▶ **What needs to be done**
Pull each line with the string "SQUARE" from the entries.

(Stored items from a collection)
◇ ◇ ◇ ◇ ◇ ◇ ◇

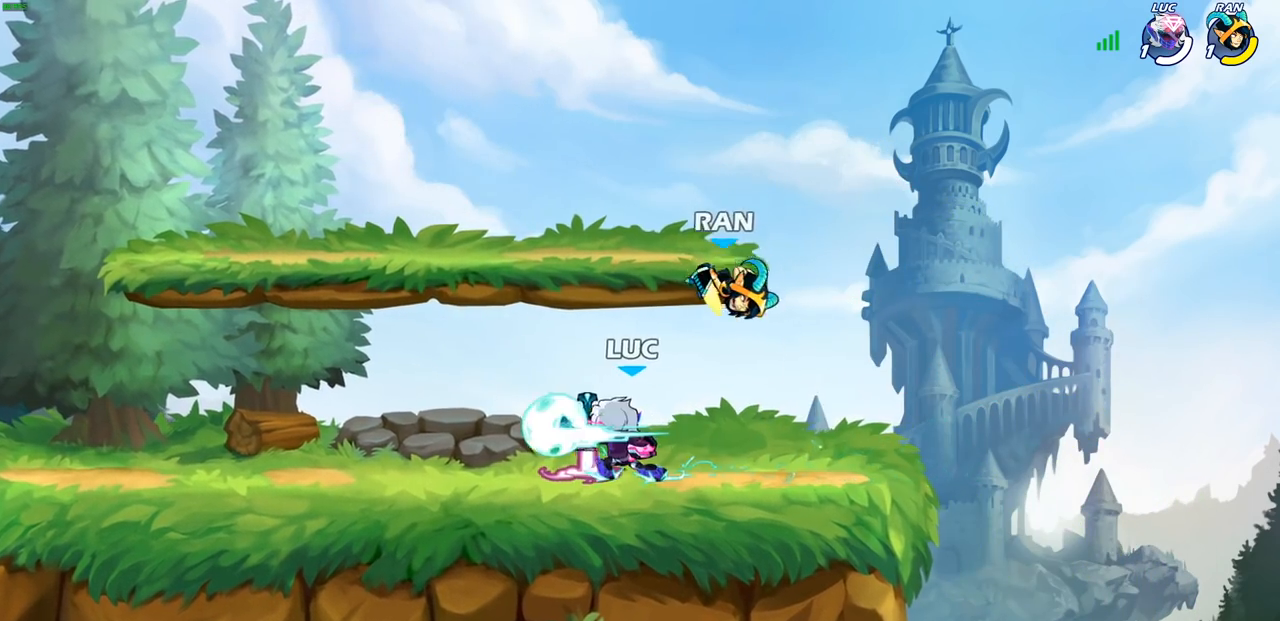
{"buttons": ["SQUARE"], "left_stick": "right", "right_stick": "center", "events": [[333, "left_stick", "right"], [483, "SQUARE", "down"]]}
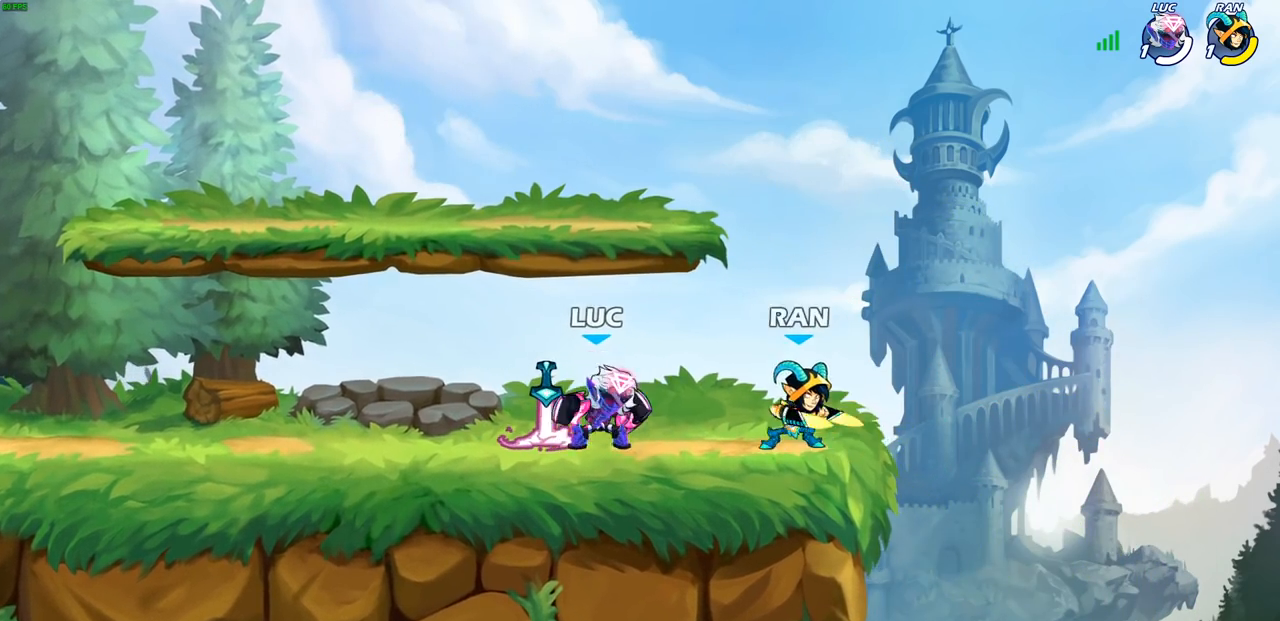
{"buttons": [], "left_stick": "center", "right_stick": "center", "events": [[67, "SQUARE", "up"], [167, "left_stick", "center"], [433, "SQUARE", "down"], [500, "SQUARE", "up"]]}
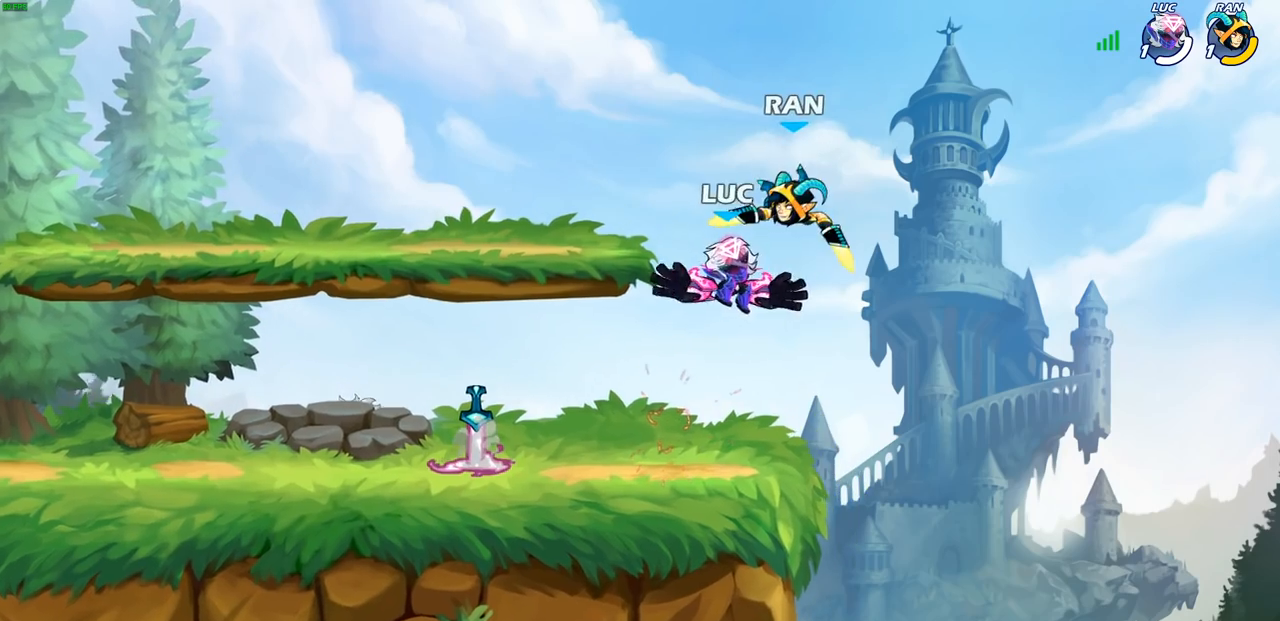
{"buttons": [], "left_stick": "left", "right_stick": "center", "events": [[250, "left_stick", "left"]]}
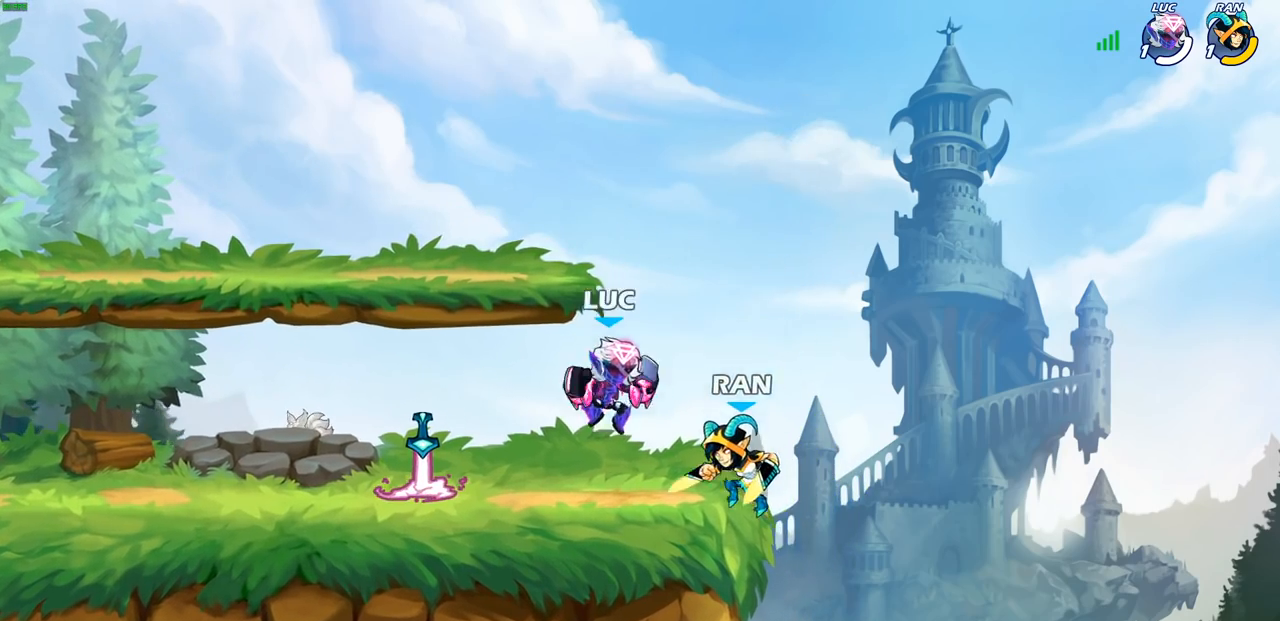
{"buttons": [], "left_stick": "right", "right_stick": "center", "events": [[233, "left_stick", "up"], [333, "left_stick", "right"]]}
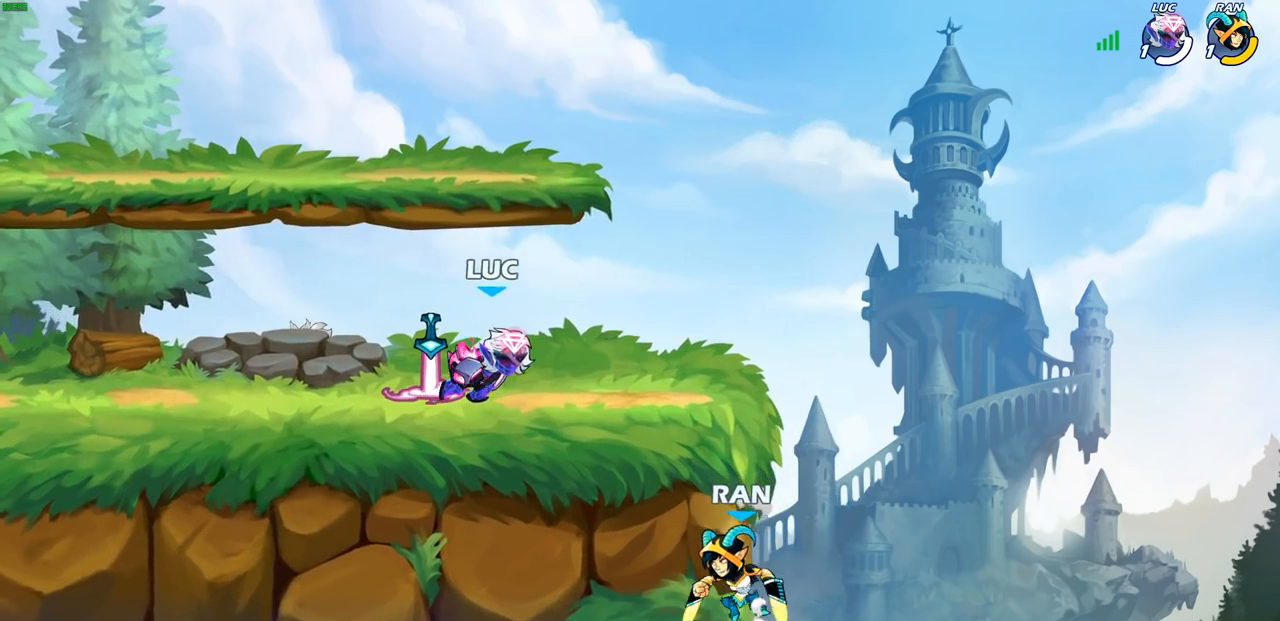
{"buttons": ["SQUARE"], "left_stick": "down", "right_stick": "center", "events": [[117, "left_stick", "center"], [317, "left_stick", "down"], [367, "R2", "down"], [417, "SQUARE", "down"], [500, "R2", "up"]]}
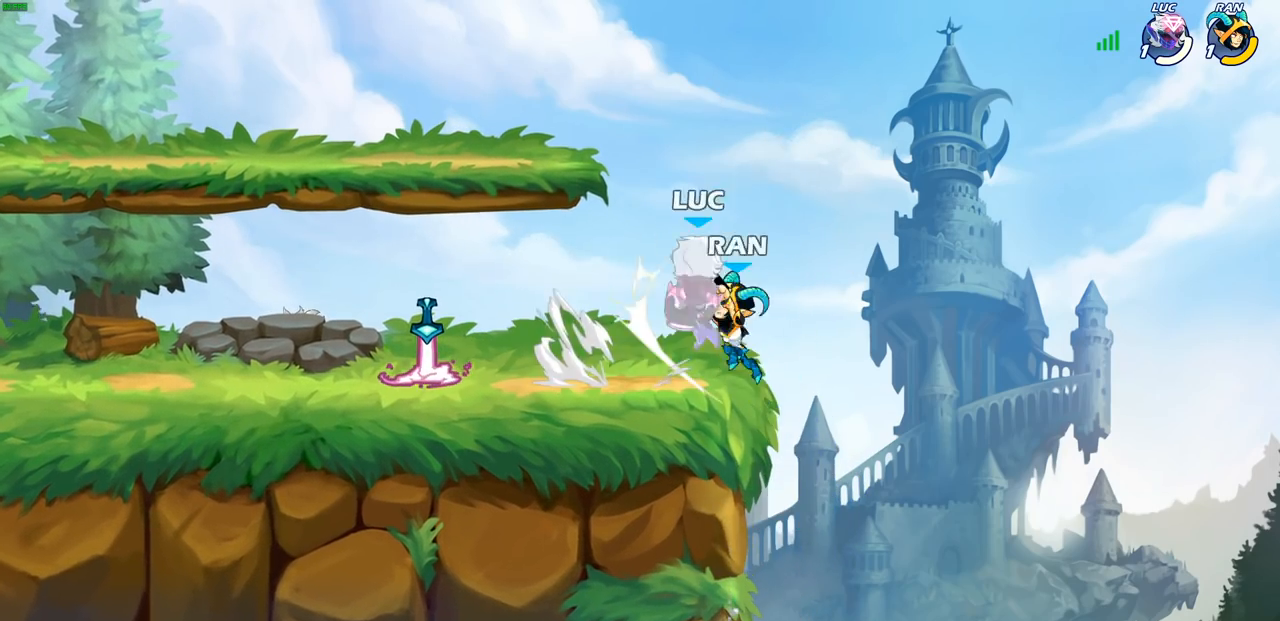
{"buttons": [], "left_stick": "up-left", "right_stick": "center", "events": [[17, "SQUARE", "up"], [33, "left_stick", "center"], [433, "left_stick", "up-left"]]}
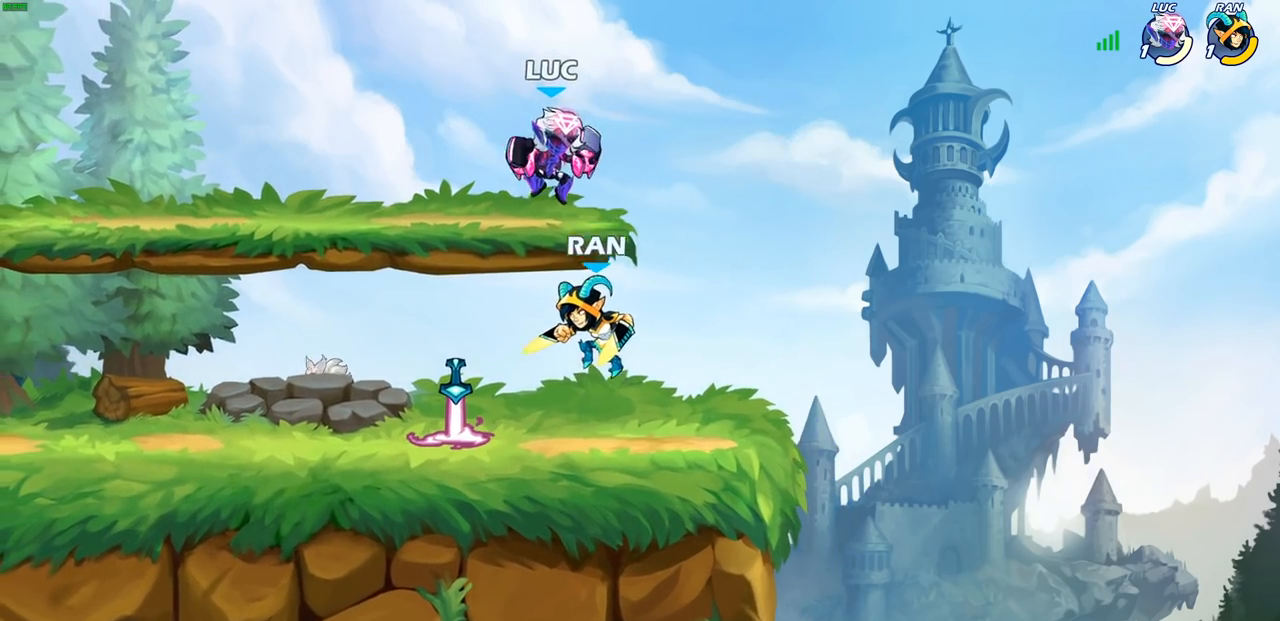
{"buttons": ["CROSS"], "left_stick": "up-right", "right_stick": "center", "events": [[50, "R1", "down"], [50, "R2", "down"], [50, "left_stick", "up"], [233, "R1", "up"], [283, "R1", "down"], [333, "R1", "up"], [333, "R2", "up"], [383, "left_stick", "up-right"], [467, "CROSS", "down"]]}
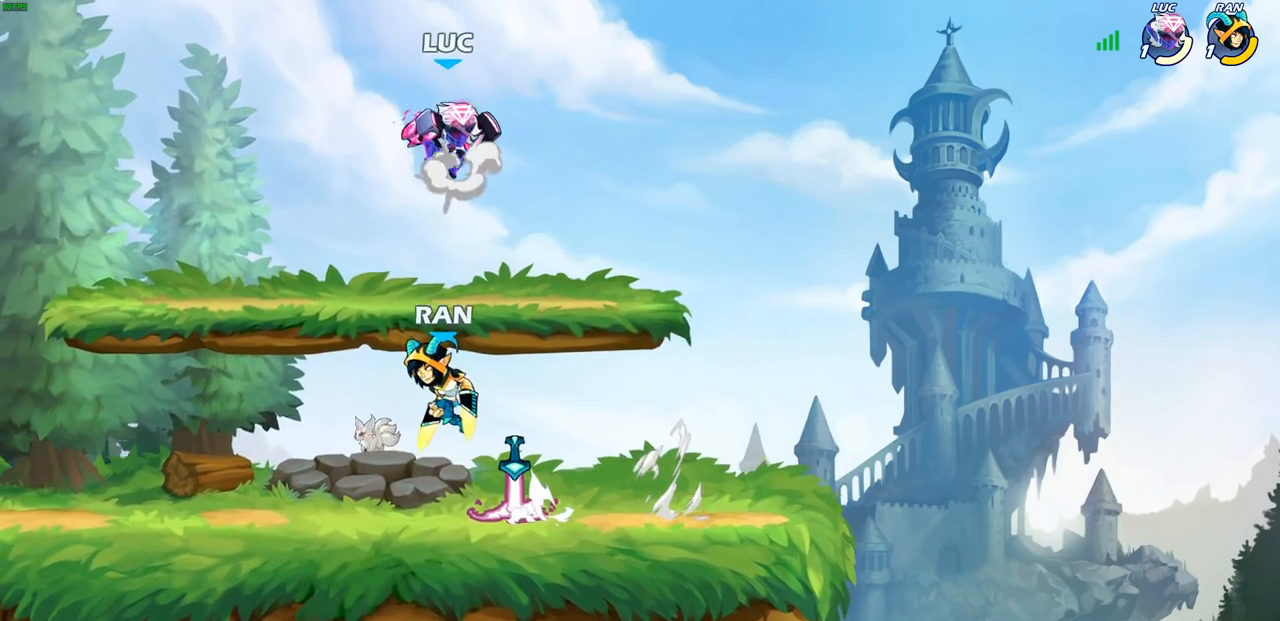
{"buttons": [], "left_stick": "down-left", "right_stick": "center", "events": [[83, "CROSS", "up"], [83, "left_stick", "up-left"], [183, "left_stick", "down-left"]]}
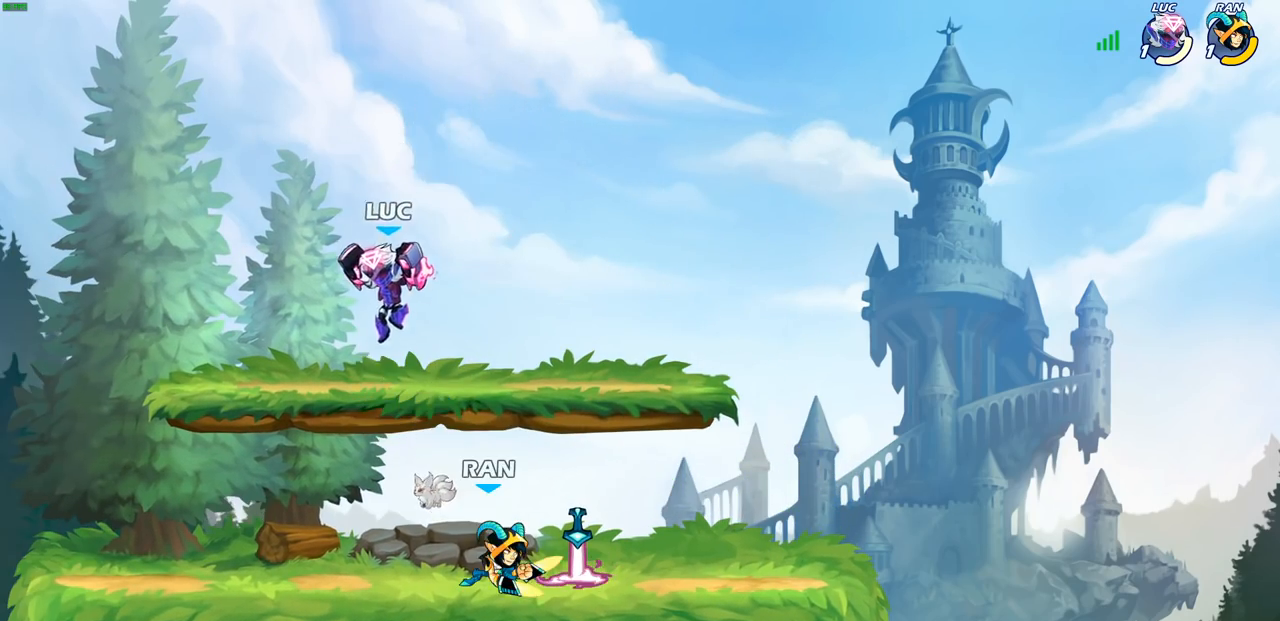
{"buttons": [], "left_stick": "up-right", "right_stick": "center", "events": [[250, "left_stick", "left"], [483, "left_stick", "up-right"]]}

◇ ◇ ◇ ◇ ◇ ◇ ◇

▶ **Exercise output**
{"buttons": ["SQUARE"], "left_stick": "right", "right_stick": "center", "events": [[333, "left_stick", "right"], [483, "SQUARE", "down"]]}
{"buttons": [], "left_stick": "center", "right_stick": "center", "events": [[67, "SQUARE", "up"], [167, "left_stick", "center"], [433, "SQUARE", "down"], [500, "SQUARE", "up"]]}
{"buttons": ["SQUARE"], "left_stick": "down", "right_stick": "center", "events": [[117, "left_stick", "center"], [317, "left_stick", "down"], [367, "R2", "down"], [417, "SQUARE", "down"], [500, "R2", "up"]]}
{"buttons": [], "left_stick": "up-left", "right_stick": "center", "events": [[17, "SQUARE", "up"], [33, "left_stick", "center"], [433, "left_stick", "up-left"]]}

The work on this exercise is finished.